■ **Goal of the exercise**
Using the biography of William Hughes below, explain in one to three sentences why he left the U.S. House of Representatives in 1912.

■ **Text passage**

** Start **

William Hughes (April 3, 1872January 30, 1918) was an American politician of Irish origin. A member of the Democratic Party, he served in both houses of the United States Congress as the U.S. representative for New Jersey's 6th congressional district from 1903 to 1905 and again from 1907 to 1912 and a United States senator from New Jersey from 1913 to 1918.

Biography
Hughes was born in Drogheda, Ireland and immigrated to the United States with his parents in 1880. They settled in Paterson, New Jersey. His first jobs were as a stenographer in New York City and a court reporter in Paterson. He served in the United States Army throughout the Spanish–American War after which he became a lawyer and practiced in Paterson.

In 1902, Hughes successfully ran for his first political office as a Democrat and represented New Jersey in the U.S. House of Representatives. He served a single term before falling to Henry C. Allen in his bid for re-election. In 1906, he ran again for the same seat and served three more terms in the House before resigning on September 12, 1912 to accept an appointment to be judge on the court of common pleas of Passaic County.

** End **

■ **Dataset content**
** Start **

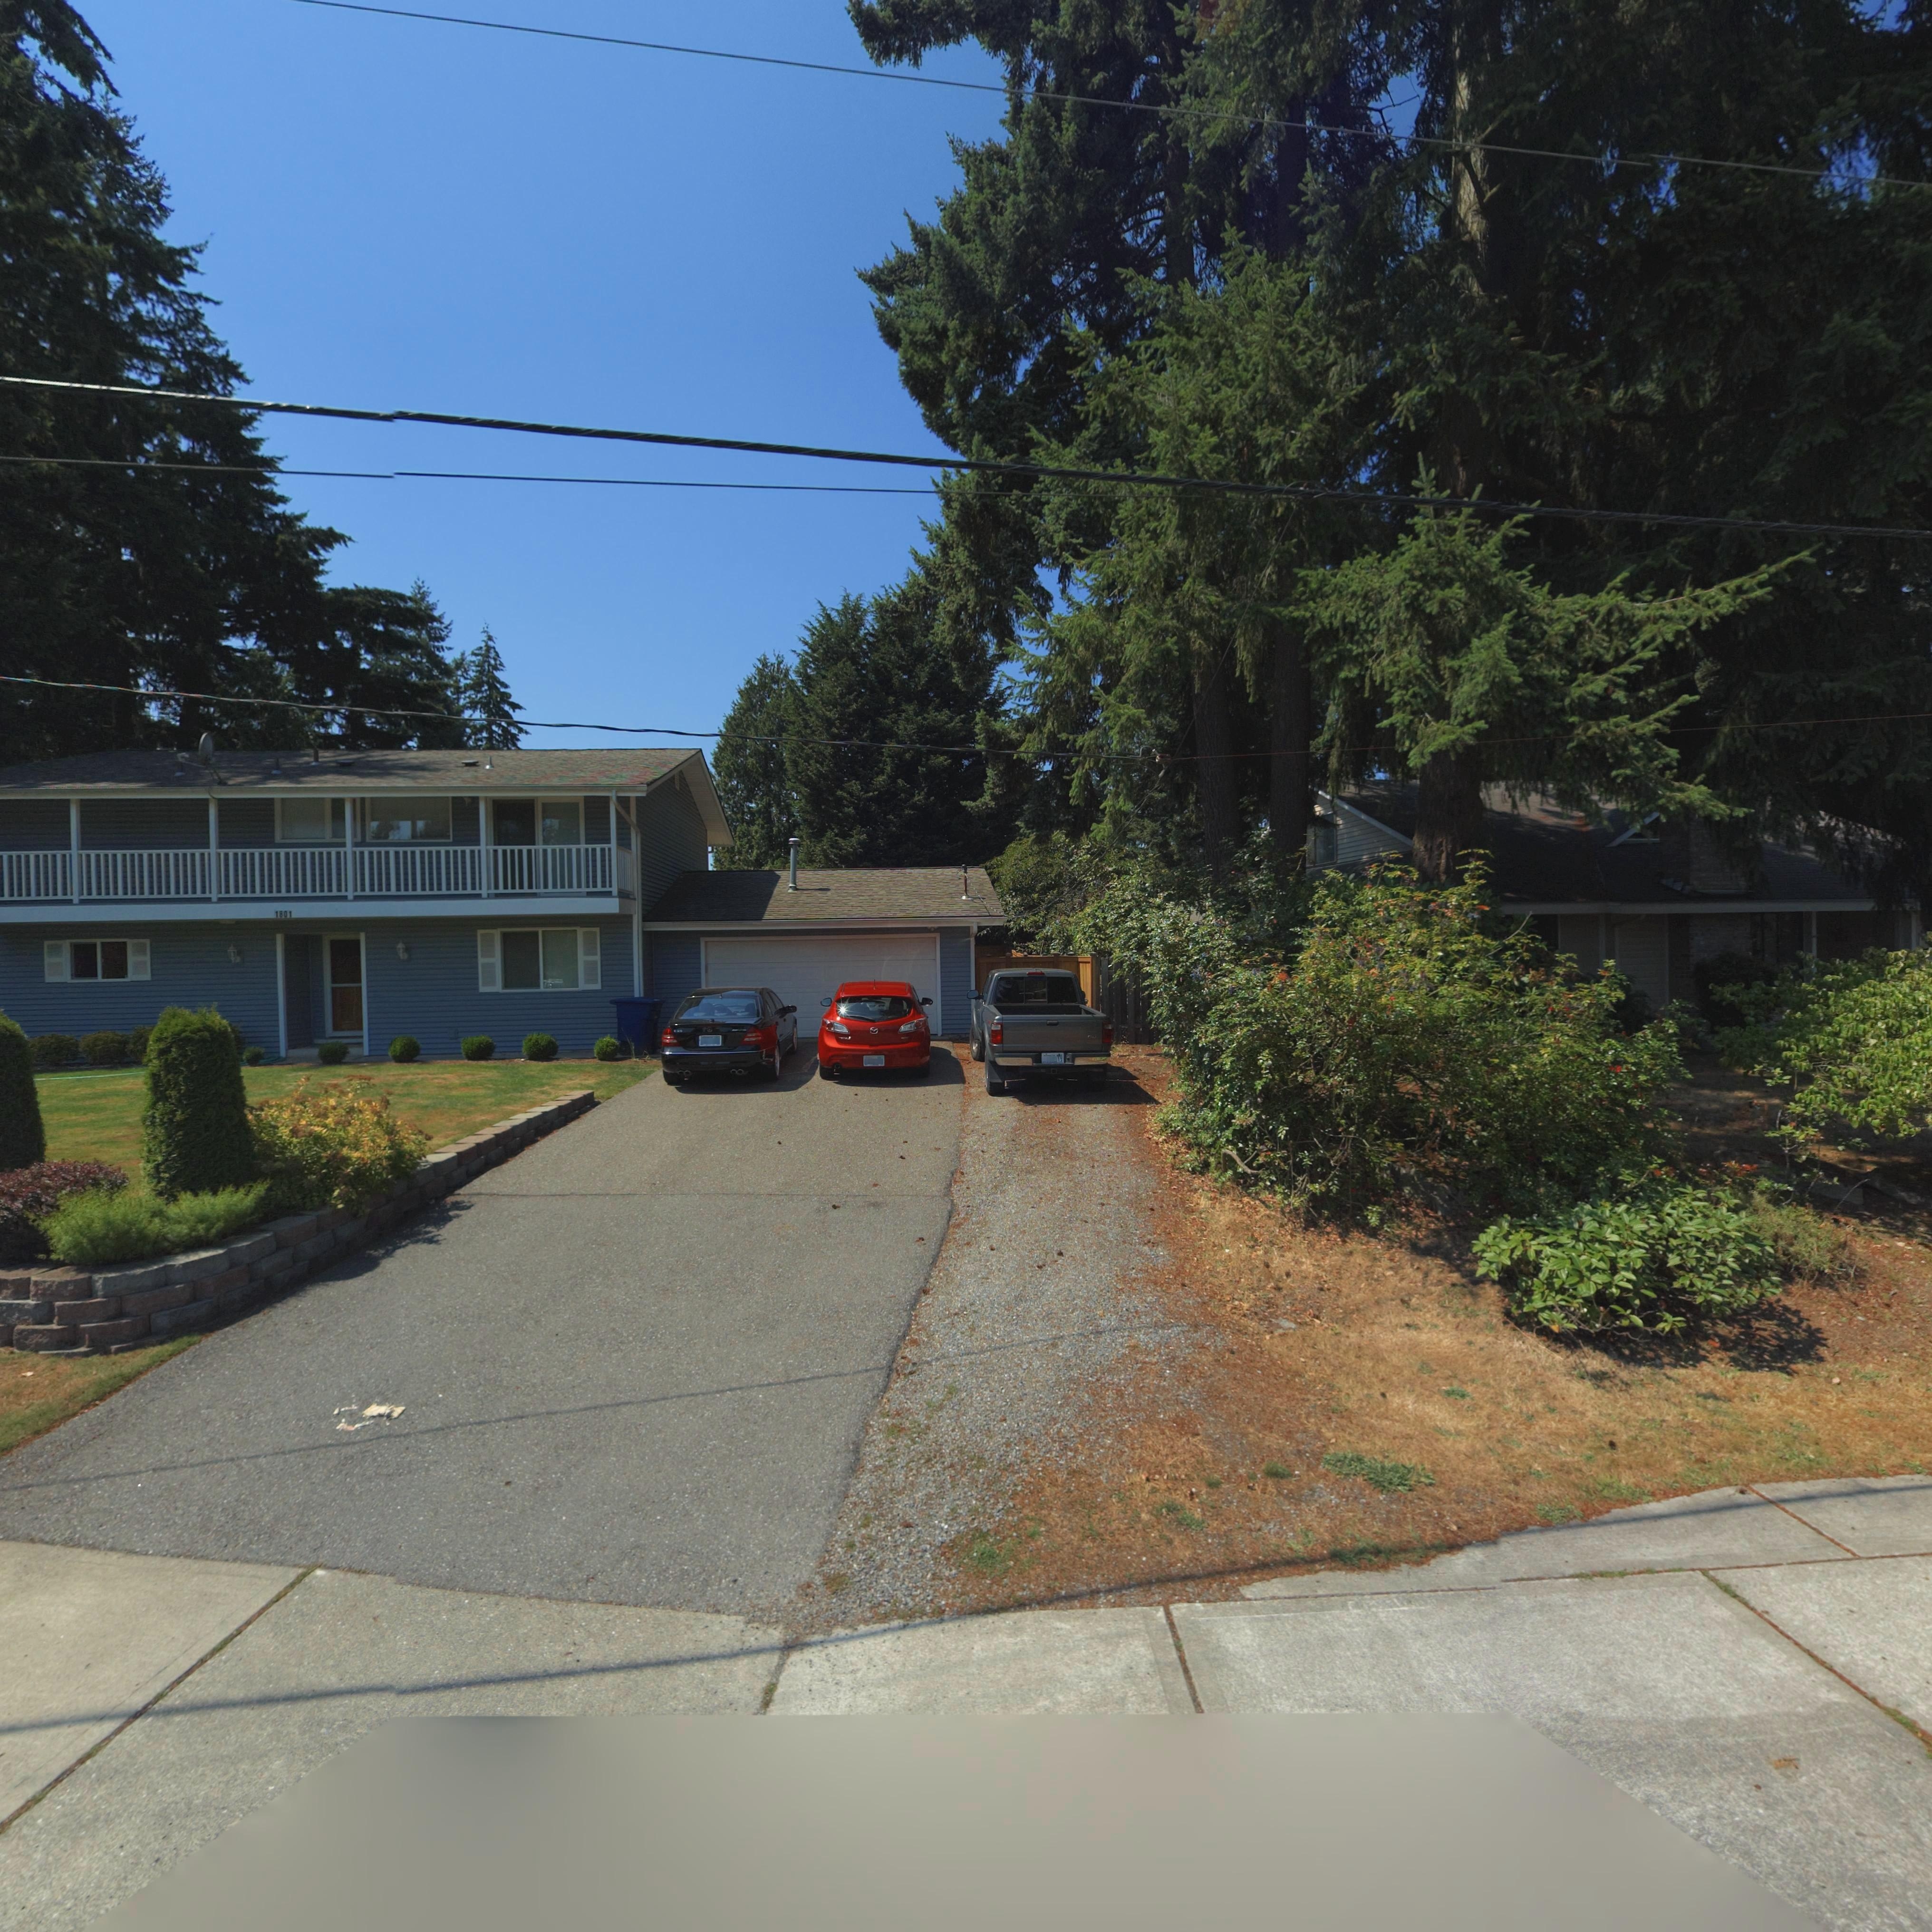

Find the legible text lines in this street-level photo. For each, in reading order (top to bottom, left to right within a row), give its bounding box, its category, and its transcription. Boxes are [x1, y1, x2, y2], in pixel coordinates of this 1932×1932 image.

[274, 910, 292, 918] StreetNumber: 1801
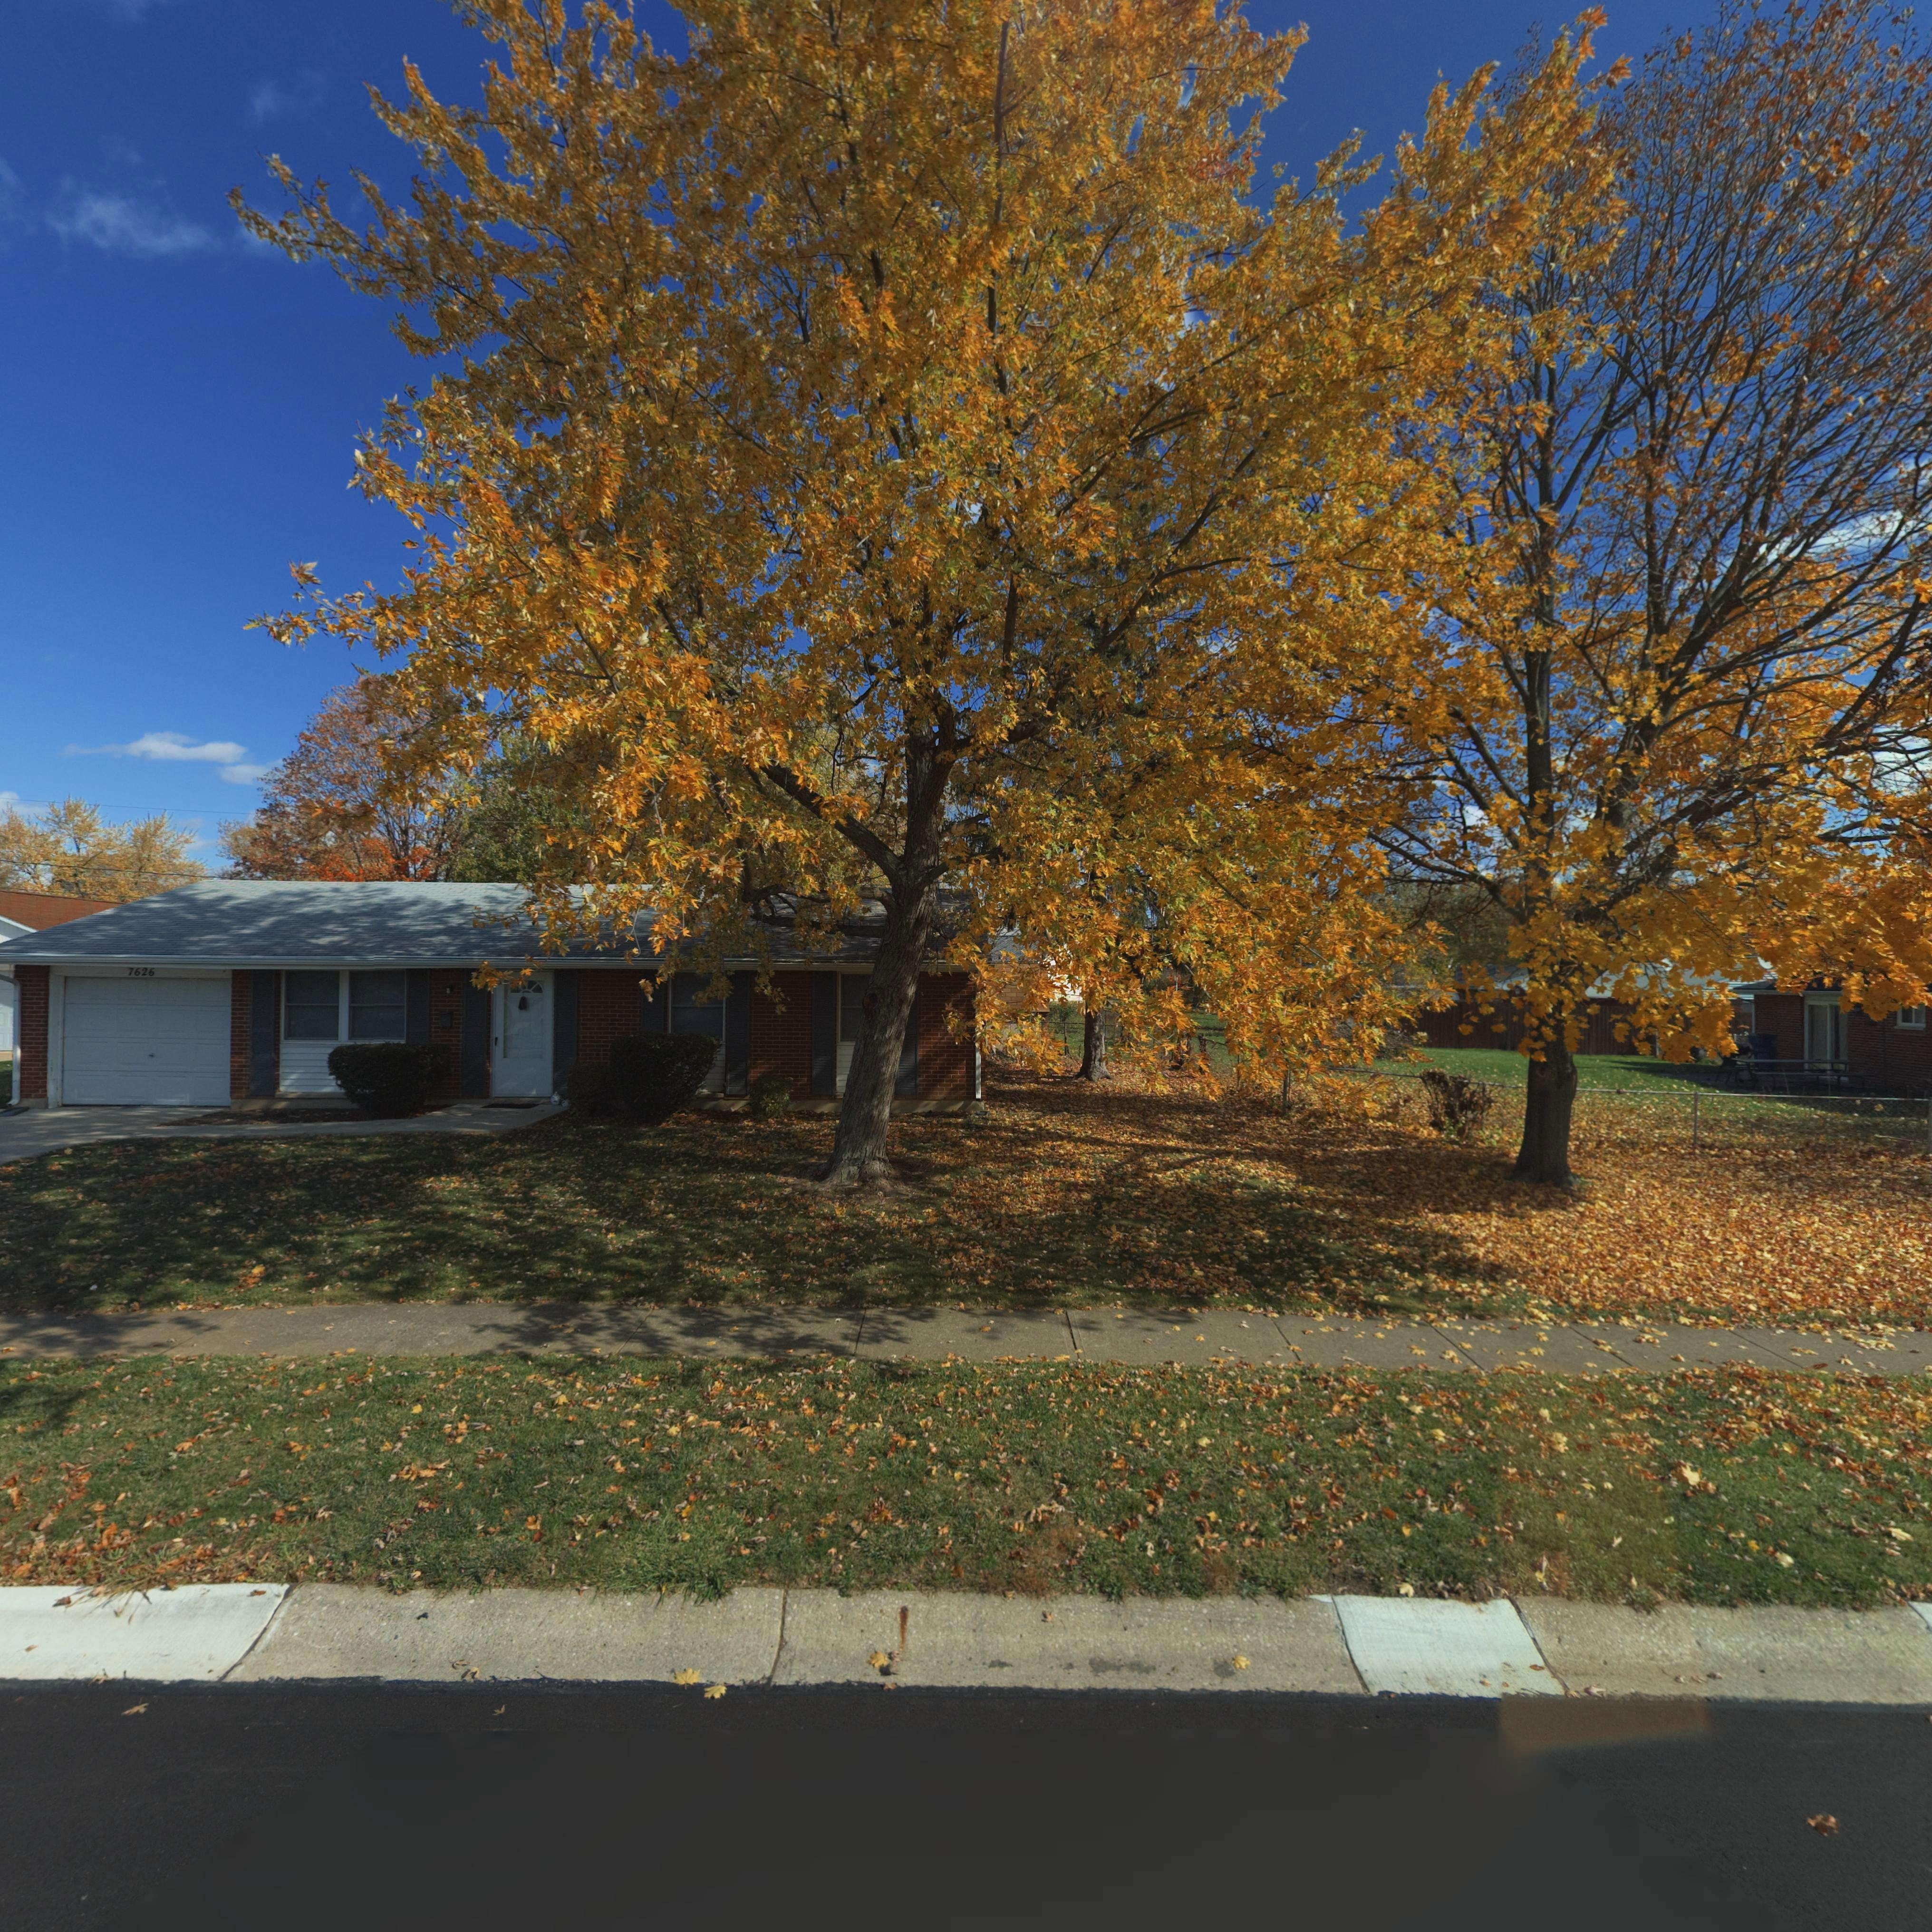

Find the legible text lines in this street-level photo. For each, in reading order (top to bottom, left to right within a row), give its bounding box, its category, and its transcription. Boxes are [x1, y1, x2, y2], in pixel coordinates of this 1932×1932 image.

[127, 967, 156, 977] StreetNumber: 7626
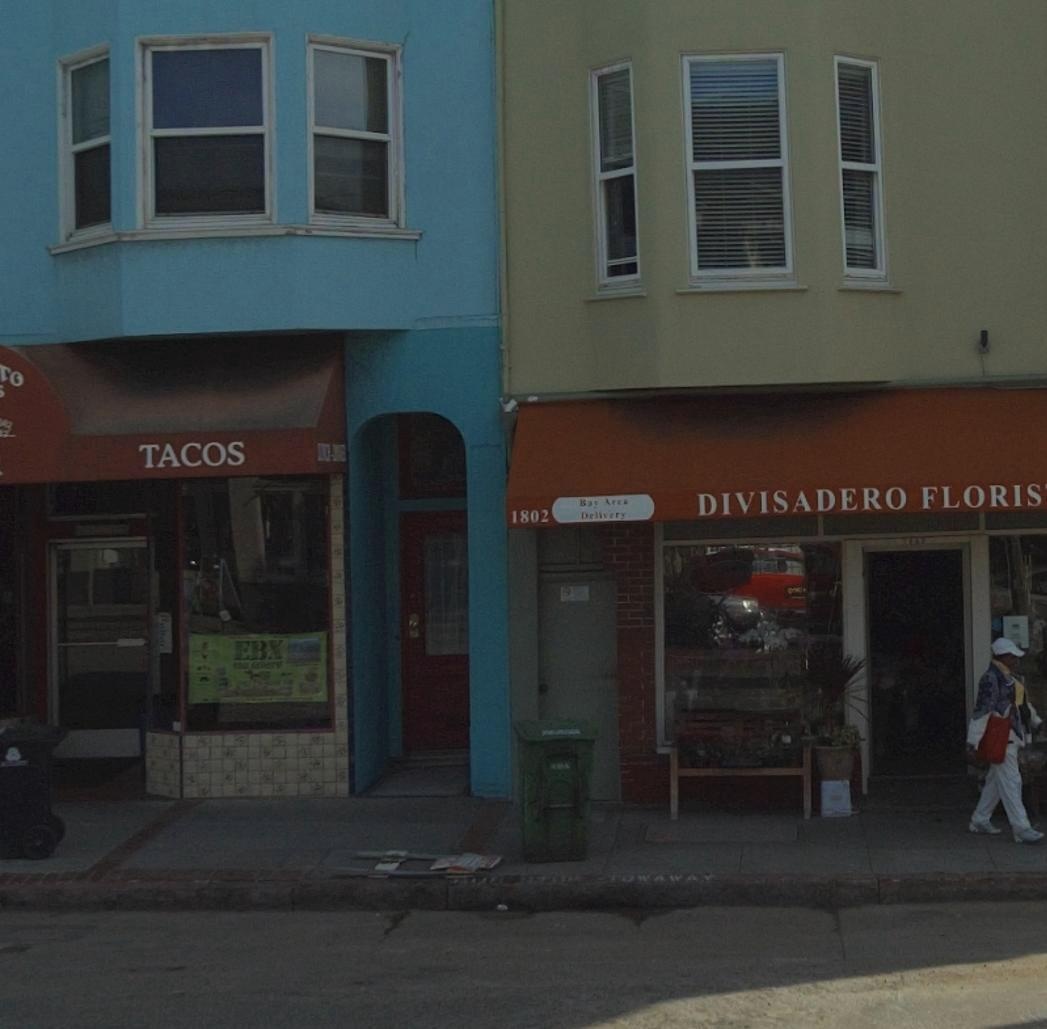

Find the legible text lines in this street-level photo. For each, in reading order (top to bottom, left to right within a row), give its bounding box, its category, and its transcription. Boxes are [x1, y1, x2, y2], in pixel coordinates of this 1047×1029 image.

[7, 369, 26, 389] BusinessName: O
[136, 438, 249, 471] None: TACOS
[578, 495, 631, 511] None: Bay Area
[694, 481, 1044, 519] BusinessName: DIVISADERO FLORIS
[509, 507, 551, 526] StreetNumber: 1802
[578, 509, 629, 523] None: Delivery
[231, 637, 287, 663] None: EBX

** End **

■ **The result**
Hughes resigned from the House on September 12, 1912, to accept an appointment as a judge on the court of common pleas of Passaic County.